Blue squares represent individual oocyst counts following the indicated RNAi treatment; horizontal red bars represent median number of oocysts per gut, and black bars represent the 95% confidence interval. Assays represent three independent biological replicates and were subject to Mann-Whitney statistical tests. P-values appear below each treatment and refer to that treatment compared to the GFP control. Cpr, Caspar.
Figure 5
Figure 5. Fitness of caspar- and cactus-silenced mosquitoes.
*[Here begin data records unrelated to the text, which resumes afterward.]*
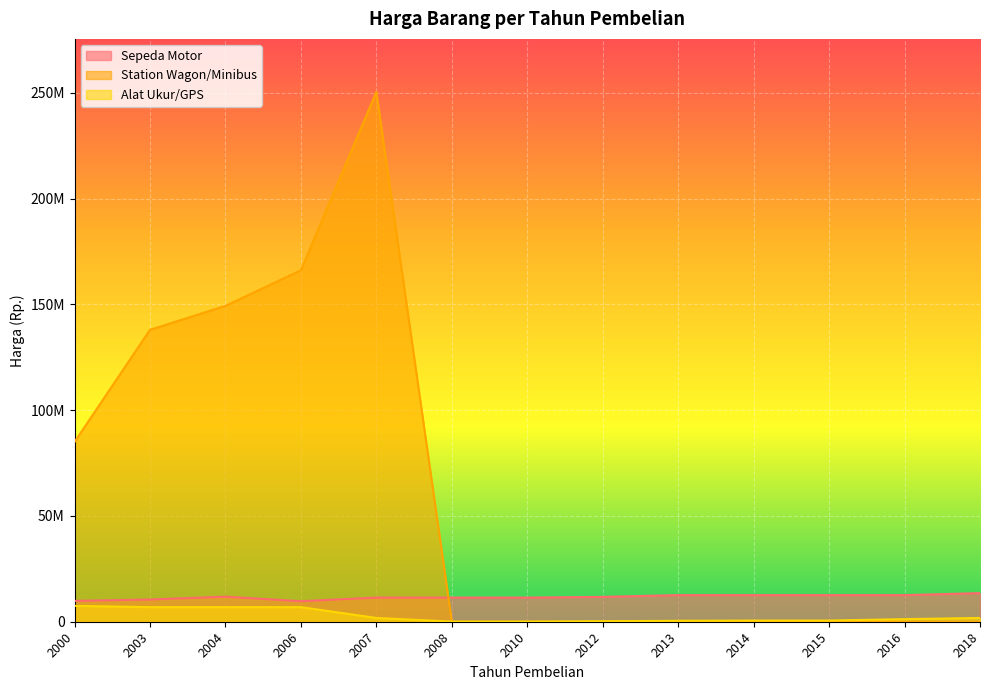

How many lines are shown in the chart?

3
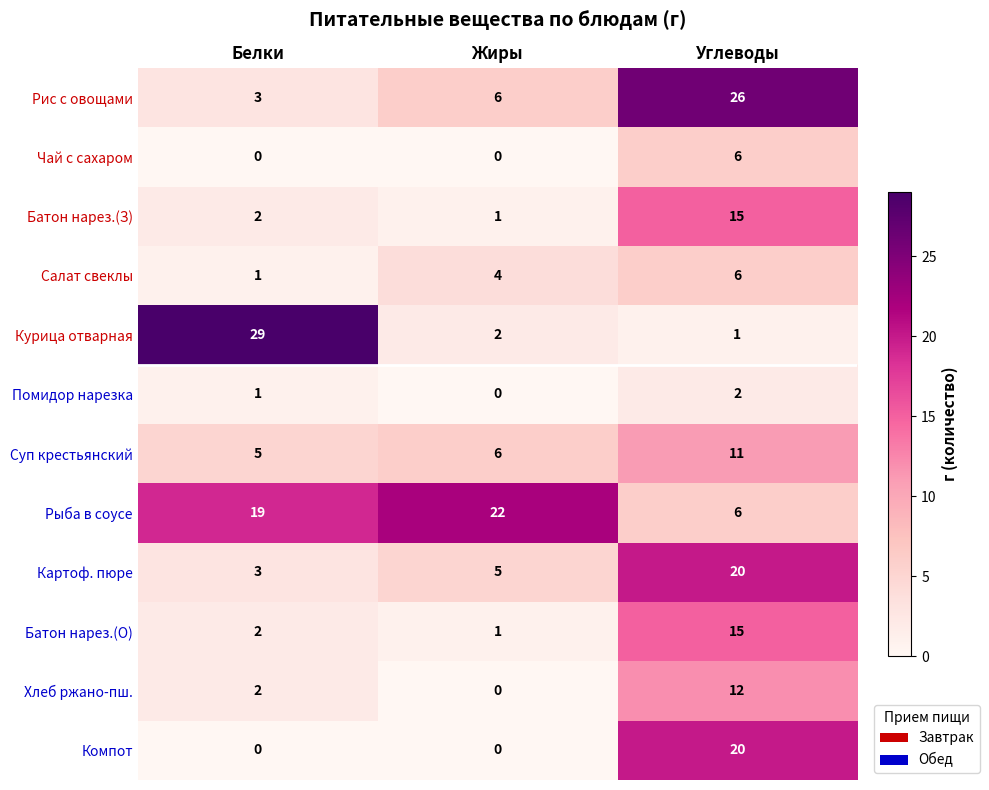

Count the Картоф. пюре values in the range 3 to 20.

3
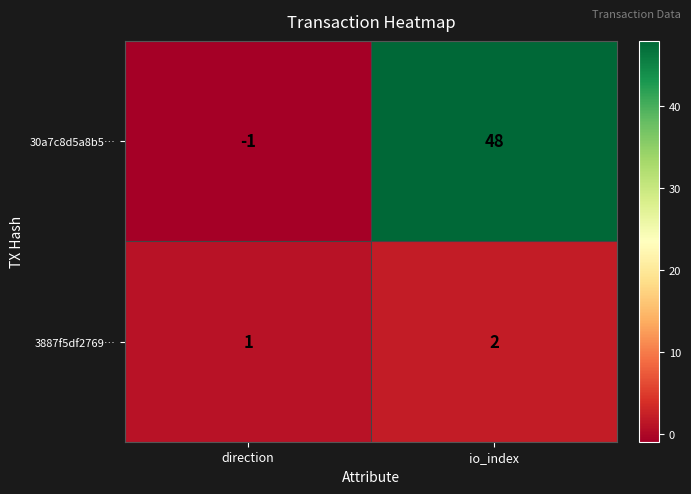

The value of 3887f5df2769… at direction is 1. True or false?

True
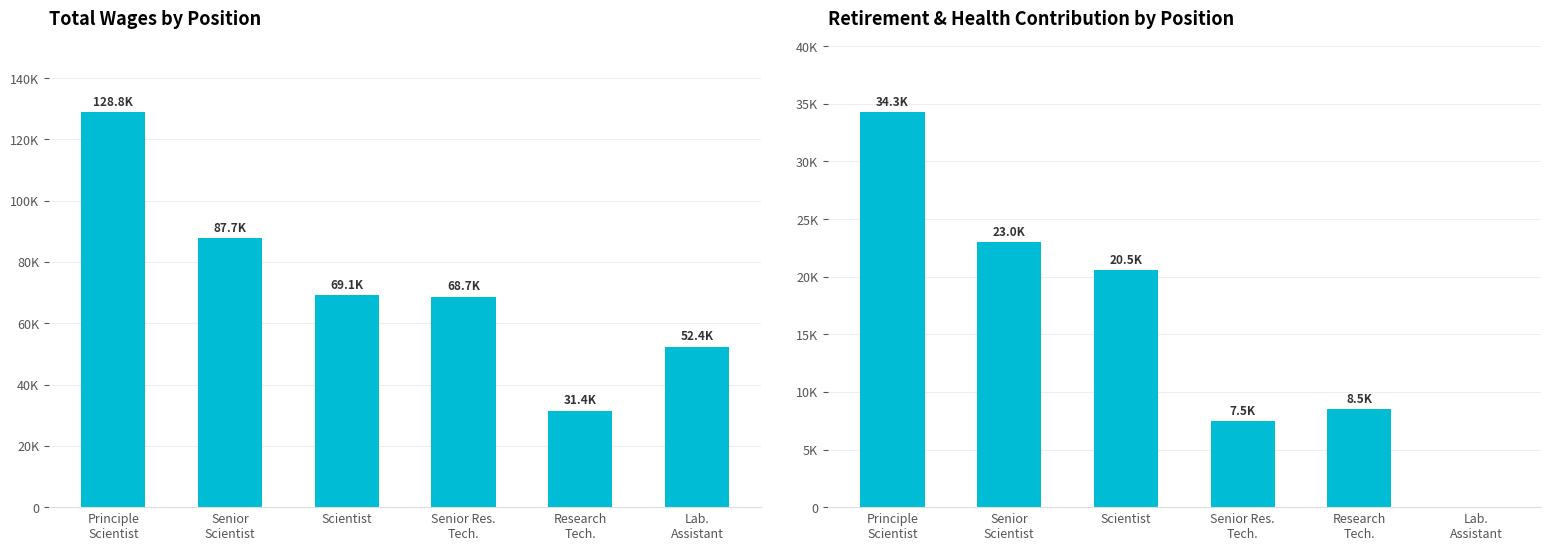

Rank the categories by Total Retirement & Health Contribution value from highest to lowest.

Principle
Scientist, Senior
Scientist, Scientist, Research
Tech., Senior Res.
Tech., Lab.
Assistant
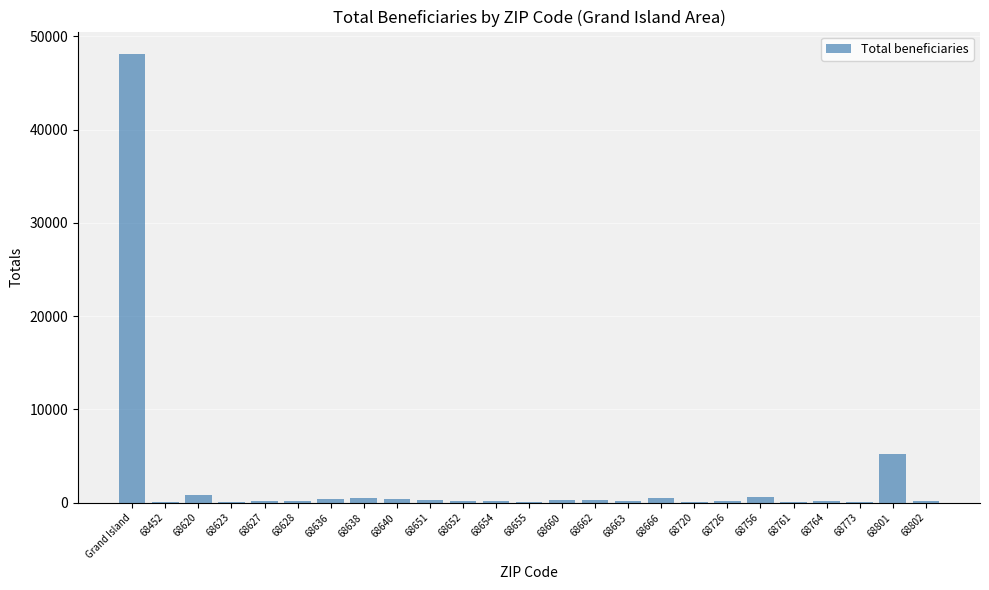

What is the change in value from 68756 to 68773?

-574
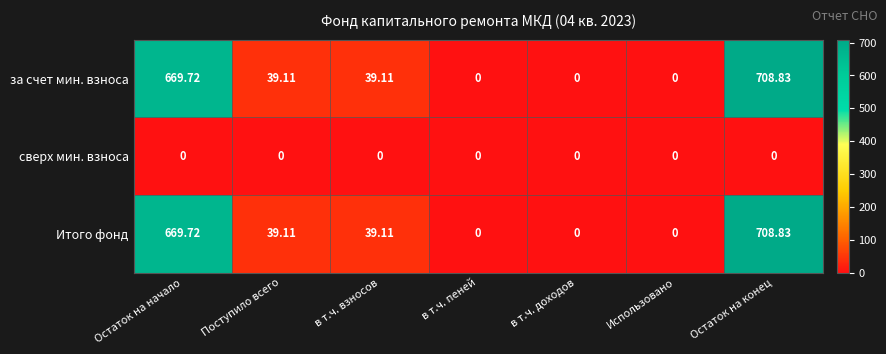

At which label does Итого фонд first exceed 39?

Остаток на начало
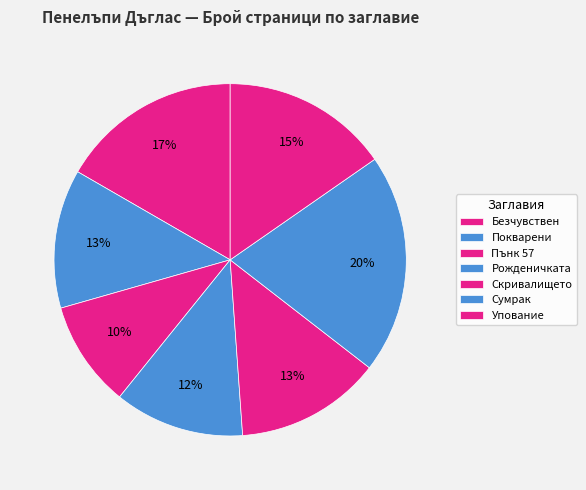

To the nearest percent, what portion does Рожденичката represent?

12%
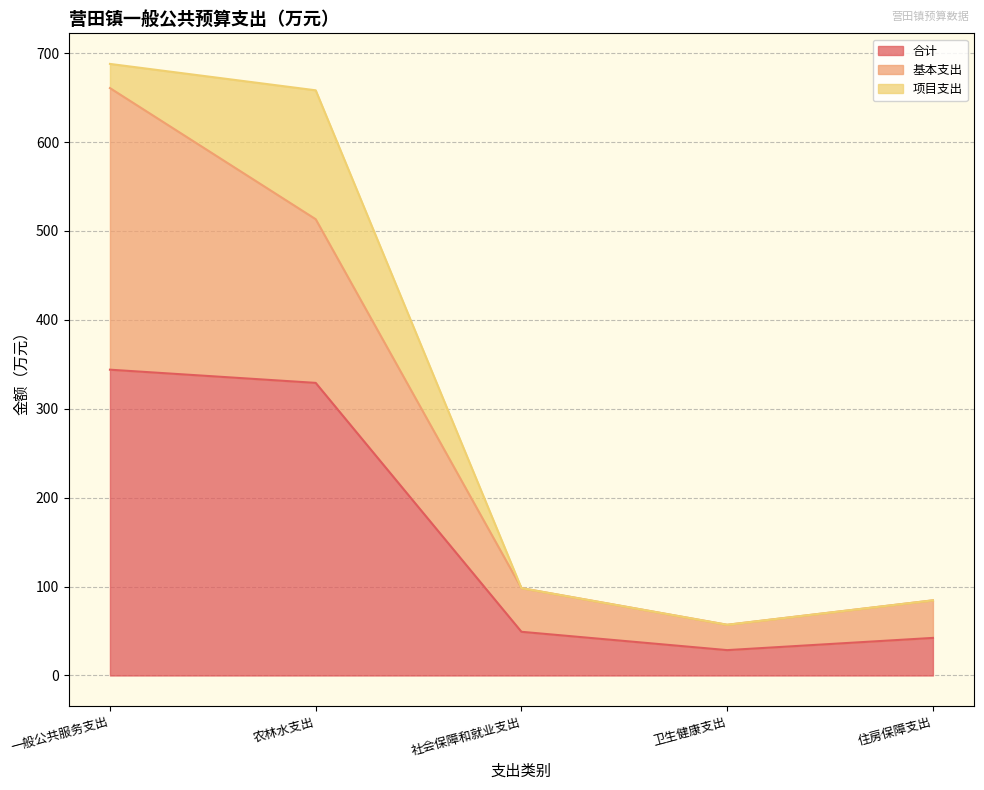

Is it true that 项目支出 equals 0.0 at 卫生健康支出?

True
(A–C) Longevity: Symbols represent the percent of surviving mosquitoes after RNAi-mediated silencing of genes: Caspar (red squares) or Cactus (green triangles); GFP dsRNA treated control (black diamonds), the non-injected control is indicated by the blue circles. The error bars represent the standard deviation for three independent assays. (A) Mosquitoes maintained on 10% sucrose solution; (B) Mosquitoes given a single naïve blood meal via membrane and maintained on 10% sucrose subsequently; (C) Mosquitoes given a single P. falciparum–infected blood meal via membrane and maintained on 10% sucrose subsequently. (D) Fecundity: Blue squares represent number of eggs laid by a single female (that received RNAi treatment against the given genes) after a single blood meal; the red horizontal bars represent the median number of eggs laid per female, and black bars represent the 95% confidence interval. Data was subject to Mann-Whitney statistical tests, and plots include data from three independent biological replicates. Hatch rates indicate the average percentage of eggs giving rise to 2nd/3rd instar larvae as determined by three biological replicates. Standard deviations derived from these replicates are given as ±. P.f., P. falciparum; Non-inj, non-injected.